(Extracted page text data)
────────────────

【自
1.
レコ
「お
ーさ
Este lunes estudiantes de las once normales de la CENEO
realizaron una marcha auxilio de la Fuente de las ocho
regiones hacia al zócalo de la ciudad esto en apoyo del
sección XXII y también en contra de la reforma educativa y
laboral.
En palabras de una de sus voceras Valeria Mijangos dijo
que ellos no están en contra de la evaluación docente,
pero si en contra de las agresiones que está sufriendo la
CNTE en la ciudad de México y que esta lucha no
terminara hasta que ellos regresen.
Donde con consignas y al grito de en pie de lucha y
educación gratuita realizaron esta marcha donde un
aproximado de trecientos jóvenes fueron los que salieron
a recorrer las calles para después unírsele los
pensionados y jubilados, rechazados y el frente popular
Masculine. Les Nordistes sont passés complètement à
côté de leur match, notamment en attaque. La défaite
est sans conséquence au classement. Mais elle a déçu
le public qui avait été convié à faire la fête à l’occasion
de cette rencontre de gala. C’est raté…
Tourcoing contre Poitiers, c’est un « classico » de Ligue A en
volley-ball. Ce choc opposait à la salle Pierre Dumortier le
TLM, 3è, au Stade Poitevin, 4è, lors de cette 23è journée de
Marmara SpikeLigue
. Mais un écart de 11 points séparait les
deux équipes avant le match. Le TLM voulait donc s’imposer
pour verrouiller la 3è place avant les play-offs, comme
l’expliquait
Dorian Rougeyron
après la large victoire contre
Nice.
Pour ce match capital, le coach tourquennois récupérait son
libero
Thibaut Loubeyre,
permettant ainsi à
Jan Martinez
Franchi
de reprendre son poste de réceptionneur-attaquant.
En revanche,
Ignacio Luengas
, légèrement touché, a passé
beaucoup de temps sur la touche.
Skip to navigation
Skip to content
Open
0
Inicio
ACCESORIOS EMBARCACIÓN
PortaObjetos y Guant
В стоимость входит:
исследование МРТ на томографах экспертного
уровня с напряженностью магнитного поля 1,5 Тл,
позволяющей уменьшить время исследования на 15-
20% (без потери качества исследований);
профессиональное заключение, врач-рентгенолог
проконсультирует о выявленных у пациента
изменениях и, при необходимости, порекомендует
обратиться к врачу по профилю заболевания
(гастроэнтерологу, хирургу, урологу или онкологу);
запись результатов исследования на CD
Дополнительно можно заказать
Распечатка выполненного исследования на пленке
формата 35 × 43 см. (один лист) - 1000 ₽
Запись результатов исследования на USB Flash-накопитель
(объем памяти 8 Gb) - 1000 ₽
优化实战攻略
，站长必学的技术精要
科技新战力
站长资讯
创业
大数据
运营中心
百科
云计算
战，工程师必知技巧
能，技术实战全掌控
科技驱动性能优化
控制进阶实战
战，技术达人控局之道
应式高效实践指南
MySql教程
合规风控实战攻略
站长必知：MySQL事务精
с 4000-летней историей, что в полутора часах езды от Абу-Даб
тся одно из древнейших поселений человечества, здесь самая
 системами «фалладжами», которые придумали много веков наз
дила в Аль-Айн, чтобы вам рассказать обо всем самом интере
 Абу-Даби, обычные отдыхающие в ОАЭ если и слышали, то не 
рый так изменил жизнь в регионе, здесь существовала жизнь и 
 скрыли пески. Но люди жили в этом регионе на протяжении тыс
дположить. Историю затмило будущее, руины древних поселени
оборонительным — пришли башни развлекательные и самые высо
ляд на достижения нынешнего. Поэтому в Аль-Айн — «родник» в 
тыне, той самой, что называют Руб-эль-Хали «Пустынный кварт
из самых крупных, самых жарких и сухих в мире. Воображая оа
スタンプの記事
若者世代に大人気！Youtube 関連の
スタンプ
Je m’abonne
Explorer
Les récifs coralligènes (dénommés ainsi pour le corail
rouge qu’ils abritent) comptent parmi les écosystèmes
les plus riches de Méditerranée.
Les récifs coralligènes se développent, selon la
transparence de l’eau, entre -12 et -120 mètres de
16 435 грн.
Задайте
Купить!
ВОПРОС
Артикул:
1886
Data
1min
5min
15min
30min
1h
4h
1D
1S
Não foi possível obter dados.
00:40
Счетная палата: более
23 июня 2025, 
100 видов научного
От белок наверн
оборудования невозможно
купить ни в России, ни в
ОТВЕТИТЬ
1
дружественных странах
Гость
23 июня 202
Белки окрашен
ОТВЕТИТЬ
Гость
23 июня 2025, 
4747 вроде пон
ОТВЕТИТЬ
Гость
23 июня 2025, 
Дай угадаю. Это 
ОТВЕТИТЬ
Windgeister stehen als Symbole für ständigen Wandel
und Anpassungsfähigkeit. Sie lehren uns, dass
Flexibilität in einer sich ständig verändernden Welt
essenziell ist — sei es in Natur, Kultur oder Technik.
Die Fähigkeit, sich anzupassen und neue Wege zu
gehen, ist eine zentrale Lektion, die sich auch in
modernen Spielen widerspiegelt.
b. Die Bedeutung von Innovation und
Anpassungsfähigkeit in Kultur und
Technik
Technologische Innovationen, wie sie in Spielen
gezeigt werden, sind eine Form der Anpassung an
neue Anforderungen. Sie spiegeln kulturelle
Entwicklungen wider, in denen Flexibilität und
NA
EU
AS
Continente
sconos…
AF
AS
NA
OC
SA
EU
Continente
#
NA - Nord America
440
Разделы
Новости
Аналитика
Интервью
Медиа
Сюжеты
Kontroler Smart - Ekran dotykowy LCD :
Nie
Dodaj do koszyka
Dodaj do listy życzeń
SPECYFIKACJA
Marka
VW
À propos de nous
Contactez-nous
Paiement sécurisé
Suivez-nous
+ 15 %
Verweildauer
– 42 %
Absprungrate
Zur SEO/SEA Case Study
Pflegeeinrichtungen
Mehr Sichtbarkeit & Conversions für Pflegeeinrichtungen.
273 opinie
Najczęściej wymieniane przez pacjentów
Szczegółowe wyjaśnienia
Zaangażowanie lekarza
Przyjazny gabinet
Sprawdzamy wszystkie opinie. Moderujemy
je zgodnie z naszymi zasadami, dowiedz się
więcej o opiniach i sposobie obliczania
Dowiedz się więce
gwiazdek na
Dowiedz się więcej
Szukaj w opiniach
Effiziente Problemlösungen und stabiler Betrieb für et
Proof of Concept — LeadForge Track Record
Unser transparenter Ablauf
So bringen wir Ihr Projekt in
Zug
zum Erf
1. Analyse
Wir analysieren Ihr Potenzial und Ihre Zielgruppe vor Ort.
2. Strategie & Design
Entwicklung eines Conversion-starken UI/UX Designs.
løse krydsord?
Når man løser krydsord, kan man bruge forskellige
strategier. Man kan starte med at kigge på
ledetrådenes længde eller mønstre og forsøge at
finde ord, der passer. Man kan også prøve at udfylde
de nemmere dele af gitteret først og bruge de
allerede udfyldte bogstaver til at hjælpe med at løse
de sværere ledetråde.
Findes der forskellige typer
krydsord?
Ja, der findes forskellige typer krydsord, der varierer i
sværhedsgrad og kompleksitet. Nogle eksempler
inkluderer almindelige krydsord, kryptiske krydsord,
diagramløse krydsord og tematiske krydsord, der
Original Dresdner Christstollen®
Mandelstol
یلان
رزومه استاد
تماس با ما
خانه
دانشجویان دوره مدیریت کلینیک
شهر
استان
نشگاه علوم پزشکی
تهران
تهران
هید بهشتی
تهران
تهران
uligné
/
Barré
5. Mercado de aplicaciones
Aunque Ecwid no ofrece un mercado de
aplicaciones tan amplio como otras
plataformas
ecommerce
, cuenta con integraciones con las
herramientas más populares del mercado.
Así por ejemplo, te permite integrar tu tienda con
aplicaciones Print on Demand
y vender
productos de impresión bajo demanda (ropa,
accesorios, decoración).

────────────────

**What you should do**
Convert every line of the records above into a JSON list of strings, with one string per line and blank lines left out.

**Task solution**
[
  "【自",
  "1.",
  "レコ",
  "「お",
  "ーさ",
  "Este lunes estudiantes de las once normales de la CENEO",
  "realizaron una marcha auxilio de la Fuente de las ocho",
  "regiones hacia al zócalo de la ciudad esto en apoyo del",
  "sección XXII y también en contra de la reforma educativa y",
  "laboral.",
  "En palabras de una de sus voceras Valeria Mijangos dijo",
  "que ellos no están en contra de la evaluación docente,",
  "pero si en contra de las agresiones que está sufriendo la",
  "CNTE en la ciudad de México y que esta lucha no",
  "terminara hasta que ellos regresen.",
  "Donde con consignas y al grito de en pie de lucha y",
  "educación gratuita realizaron esta marcha donde un",
  "aproximado de trecientos jóvenes fueron los que salieron",
  "a recorrer las calles para después unírsele los",
  "pensionados y jubilados, rechazados y el frente popular",
  "Masculine. Les Nordistes sont passés complètement à",
  "côté de leur match, notamment en attaque. La défaite",
  "est sans conséquence au classement. Mais elle a déçu",
  "le public qui avait été convié à faire la fête à l’occasion",
  "de cette rencontre de gala. C’est raté…",
  "Tourcoing contre Poitiers, c’est un « classico » de Ligue A en",
  "volley-ball. Ce choc opposait à la salle Pierre Dumortier le",
  "TLM, 3è, au Stade Poitevin, 4è, lors de cette 23è journée de",
  "Marmara SpikeLigue",
  ". Mais un écart de 11 points séparait les",
  "deux équipes avant le match. Le TLM voulait donc s’imposer",
  "pour verrouiller la 3è place avant les play-offs, comme",
  "l’expliquait",
  "Dorian Rougeyron",
  "après la large victoire contre",
  "Nice.",
  "Pour ce match capital, le coach tourquennois récupérait son",
  "libero",
  "Thibaut Loubeyre,",
  "permettant ainsi à",
  "Jan Martinez",
  "Franchi",
  "de reprendre son poste de réceptionneur-attaquant.",
  "En revanche,",
  "Ignacio Luengas",
  ", légèrement touché, a passé",
  "beaucoup de temps sur la touche.",
  "Skip to navigation",
  "Skip to content",
  "Open",
  "0",
  "Inicio",
  "ACCESORIOS EMBARCACIÓN",
  "PortaObjetos y Guant",
  "В стоимость входит:",
  "исследование МРТ на томографах экспертного",
  "уровня с напряженностью магнитного поля 1,5 Тл,",
  "позволяющей уменьшить время исследования на 15-",
  "20% (без потери качества исследований);",
  "профессиональное заключение, врач-рентгенолог",
  "проконсультирует о выявленных у пациента",
  "изменениях и, при необходимости, порекомендует",
  "обратиться к врачу по профилю заболевания",
  "(гастроэнтерологу, хирургу, урологу или онкологу);",
  "запись результатов исследования на CD",
  "Дополнительно можно заказать",
  "Распечатка выполненного исследования на пленке",
  "формата 35 × 43 см. (один лист) - 1000 ₽",
  "Запись результатов исследования на USB Flash-накопитель",
  "(объем памяти 8 Gb) - 1000 ₽",
  "优化实战攻略",
  "，站长必学的技术精要",
  "科技新战力",
  "站长资讯",
  "创业",
  "大数据",
  "运营中心",
  "百科",
  "云计算",
  "战，工程师必知技巧",
  "能，技术实战全掌控",
  "科技驱动性能优化",
  "控制进阶实战",
  "战，技术达人控局之道",
  "应式高效实践指南",
  "MySql教程",
  "合规风控实战攻略",
  "站长必知：MySQL事务精",
  "с 4000-летней историей, что в полутора часах езды от Абу-Даб",
  "тся одно из древнейших поселений человечества, здесь самая",
  " системами «фалладжами», которые придумали много веков наз",
  "дила в Аль-Айн, чтобы вам рассказать обо всем самом интере",
  " Абу-Даби, обычные отдыхающие в ОАЭ если и слышали, то не ",
  "рый так изменил жизнь в регионе, здесь существовала жизнь и ",
  " скрыли пески. Но люди жили в этом регионе на протяжении тыс",
  "дположить. Историю затмило будущее, руины древних поселени",
  "оборонительным — пришли башни развлекательные и самые высо",
  "ляд на достижения нынешнего. Поэтому в Аль-Айн — «родник» в ",
  "тыне, той самой, что называют Руб-эль-Хали «Пустынный кварт",
  "из самых крупных, самых жарких и сухих в мире. Воображая оа",
  "スタンプの記事",
  "若者世代に大人気！Youtube 関連の",
  "スタンプ",
  "Je m’abonne",
  "Explorer",
  "Les récifs coralligènes (dénommés ainsi pour le corail",
  "rouge qu’ils abritent) comptent parmi les écosystèmes",
  "les plus riches de Méditerranée.",
  "Les récifs coralligènes se développent, selon la",
  "transparence de l’eau, entre -12 et -120 mètres de",
  "16 435 грн.",
  "Задайте",
  "Купить!",
  "ВОПРОС",
  "Артикул:",
  "1886",
  "Data",
  "1min",
  "5min",
  "15min",
  "30min",
  "1h",
  "4h",
  "1D",
  "1S",
  "Não foi possível obter dados.",
  "00:40",
  "Счетная палата: более",
  "23 июня 2025, ",
  "100 видов научного",
  "От белок наверн",
  "оборудования невозможно",
  "купить ни в России, ни в",
  "ОТВЕТИТЬ",
  "1",
  "дружественных странах",
  "Гость",
  "23 июня 202",
  "Белки окрашен",
  "ОТВЕТИТЬ",
  "Гость",
  "23 июня 2025, ",
  "4747 вроде пон",
  "ОТВЕТИТЬ",
  "Гость",
  "23 июня 2025, ",
  "Дай угадаю. Это ",
  "ОТВЕТИТЬ",
  "Windgeister stehen als Symbole für ständigen Wandel",
  "und Anpassungsfähigkeit. Sie lehren uns, dass",
  "Flexibilität in einer sich ständig verändernden Welt",
  "essenziell ist — sei es in Natur, Kultur oder Technik.",
  "Die Fähigkeit, sich anzupassen und neue Wege zu",
  "gehen, ist eine zentrale Lektion, die sich auch in",
  "modernen Spielen widerspiegelt.",
  "b. Die Bedeutung von Innovation und",
  "Anpassungsfähigkeit in Kultur und",
  "Technik",
  "Technologische Innovationen, wie sie in Spielen",
  "gezeigt werden, sind eine Form der Anpassung an",
  "neue Anforderungen. Sie spiegeln kulturelle",
  "Entwicklungen wider, in denen Flexibilität und",
  "NA",
  "EU",
  "AS",
  "Continente",
  "sconos…",
  "AF",
  "AS",
  "NA",
  "OC",
  "SA",
  "EU",
  "Continente",
  "#",
  "NA - Nord America",
  "440",
  "Разделы",
  "Новости",
  "Аналитика",
  "Интервью",
  "Медиа",
  "Сюжеты",
  "Kontroler Smart - Ekran dotykowy LCD :",
  "Nie",
  "Dodaj do koszyka",
  "Dodaj do listy życzeń",
  "SPECYFIKACJA",
  "Marka",
  "VW",
  "À propos de nous",
  "Contactez-nous",
  "Paiement sécurisé",
  "Suivez-nous",
  "+ 15 %",
  "Verweildauer",
  "– 42 %",
  "Absprungrate",
  "Zur SEO/SEA Case Study",
  "Pflegeeinrichtungen",
  "Mehr Sichtbarkeit & Conversions für Pflegeeinrichtungen.",
  "273 opinie",
  "Najczęściej wymieniane przez pacjentów",
  "Szczegółowe wyjaśnienia",
  "Zaangażowanie lekarza",
  "Przyjazny gabinet",
  "Sprawdzamy wszystkie opinie. Moderujemy",
  "je zgodnie z naszymi zasadami, dowiedz się",
  "więcej o opiniach i sposobie obliczania",
  "Dowiedz się więce",
  "gwiazdek na",
  "Dowiedz się więcej",
  "Szukaj w opiniach",
  "Effiziente Problemlösungen und stabiler Betrieb für et",
  "Proof of Concept — LeadForge Track Record",
  "Unser transparenter Ablauf",
  "So bringen wir Ihr Projekt in",
  "Zug",
  "zum Erf",
  "1. Analyse",
  "Wir analysieren Ihr Potenzial und Ihre Zielgruppe vor Ort.",
  "2. Strategie & Design",
  "Entwicklung eines Conversion-starken UI/UX Designs.",
  "løse krydsord?",
  "Når man løser krydsord, kan man bruge forskellige",
  "strategier. Man kan starte med at kigge på",
  "ledetrådenes længde eller mønstre og forsøge at",
  "finde ord, der passer. Man kan også prøve at udfylde",
  "de nemmere dele af gitteret først og bruge de",
  "allerede udfyldte bogstaver til at hjælpe med at løse",
  "de sværere ledetråde.",
  "Findes der forskellige typer",
  "krydsord?",
  "Ja, der findes forskellige typer krydsord, der varierer i",
  "sværhedsgrad og kompleksitet. Nogle eksempler",
  "inkluderer almindelige krydsord, kryptiske krydsord,",
  "diagramløse krydsord og tematiske krydsord, der",
  "Original Dresdner Christstollen®",
  "Mandelstol",
  "یلان",
  "رزومه استاد",
  "تماس با ما",
  "خانه",
  "دانشجویان دوره مدیریت کلینیک",
  "شهر",
  "استان",
  "نشگاه علوم پزشکی",
  "تهران",
  "تهران",
  "هید بهشتی",
  "تهران",
  "تهران",
  "uligné",
  "/",
  "Barré",
  "5. Mercado de aplicaciones",
  "Aunque Ecwid no ofrece un mercado de",
  "aplicaciones tan amplio como otras",
  "plataformas",
  "ecommerce",
  ", cuenta con integraciones con las",
  "herramientas más populares del mercado.",
  "Así por ejemplo, te permite integrar tu tienda con",
  "aplicaciones Print on Demand",
  "y vender",
  "productos de impresión bajo demanda (ropa,",
  "accesorios, decoración)."
]